Data for analysis:
::::
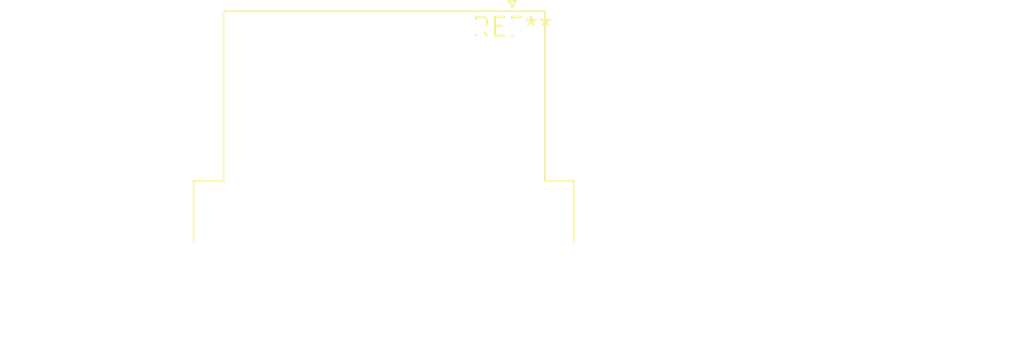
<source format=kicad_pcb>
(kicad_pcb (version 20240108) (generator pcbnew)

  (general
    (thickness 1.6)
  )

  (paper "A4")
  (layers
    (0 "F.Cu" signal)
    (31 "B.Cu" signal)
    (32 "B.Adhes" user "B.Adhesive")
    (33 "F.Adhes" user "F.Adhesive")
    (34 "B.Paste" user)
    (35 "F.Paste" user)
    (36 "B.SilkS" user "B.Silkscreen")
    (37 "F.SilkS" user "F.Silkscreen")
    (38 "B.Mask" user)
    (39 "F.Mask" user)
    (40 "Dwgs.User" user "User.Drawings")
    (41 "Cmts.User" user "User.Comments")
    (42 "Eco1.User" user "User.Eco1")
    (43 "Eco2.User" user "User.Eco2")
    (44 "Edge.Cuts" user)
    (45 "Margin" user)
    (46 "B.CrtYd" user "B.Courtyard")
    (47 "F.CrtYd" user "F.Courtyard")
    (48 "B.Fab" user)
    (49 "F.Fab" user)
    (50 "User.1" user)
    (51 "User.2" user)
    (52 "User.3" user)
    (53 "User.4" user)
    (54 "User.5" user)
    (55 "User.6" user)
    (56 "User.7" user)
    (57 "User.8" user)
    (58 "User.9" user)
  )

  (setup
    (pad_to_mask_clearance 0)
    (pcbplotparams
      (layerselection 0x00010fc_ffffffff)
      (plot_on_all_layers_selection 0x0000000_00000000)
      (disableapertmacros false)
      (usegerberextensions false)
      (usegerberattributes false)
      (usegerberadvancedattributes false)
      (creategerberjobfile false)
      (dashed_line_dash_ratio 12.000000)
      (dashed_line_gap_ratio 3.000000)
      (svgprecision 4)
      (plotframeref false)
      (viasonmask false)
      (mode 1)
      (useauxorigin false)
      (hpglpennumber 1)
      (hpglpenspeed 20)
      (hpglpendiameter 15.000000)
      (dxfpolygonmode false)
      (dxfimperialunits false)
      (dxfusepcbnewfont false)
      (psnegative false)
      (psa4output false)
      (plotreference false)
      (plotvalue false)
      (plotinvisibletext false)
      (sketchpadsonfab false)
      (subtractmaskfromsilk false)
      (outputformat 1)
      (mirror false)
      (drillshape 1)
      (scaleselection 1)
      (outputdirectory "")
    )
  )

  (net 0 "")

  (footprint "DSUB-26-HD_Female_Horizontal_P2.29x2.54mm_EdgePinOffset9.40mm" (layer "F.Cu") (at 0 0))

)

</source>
::::
Write out, without alteration, the line that contains "(dxfimperialunits false)" and all subsequent lines down to the end of the data above.

      (dxfimperialunits false)
      (dxfusepcbnewfont false)
      (psnegative false)
      (psa4output false)
      (plotreference false)
      (plotvalue false)
      (plotinvisibletext false)
      (sketchpadsonfab false)
      (subtractmaskfromsilk false)
      (outputformat 1)
      (mirror false)
      (drillshape 1)
      (scaleselection 1)
      (outputdirectory "")
    )
  )

  (net 0 "")

  (footprint "DSUB-26-HD_Female_Horizontal_P2.29x2.54mm_EdgePinOffset9.40mm" (layer "F.Cu") (at 0 0))

)

</source>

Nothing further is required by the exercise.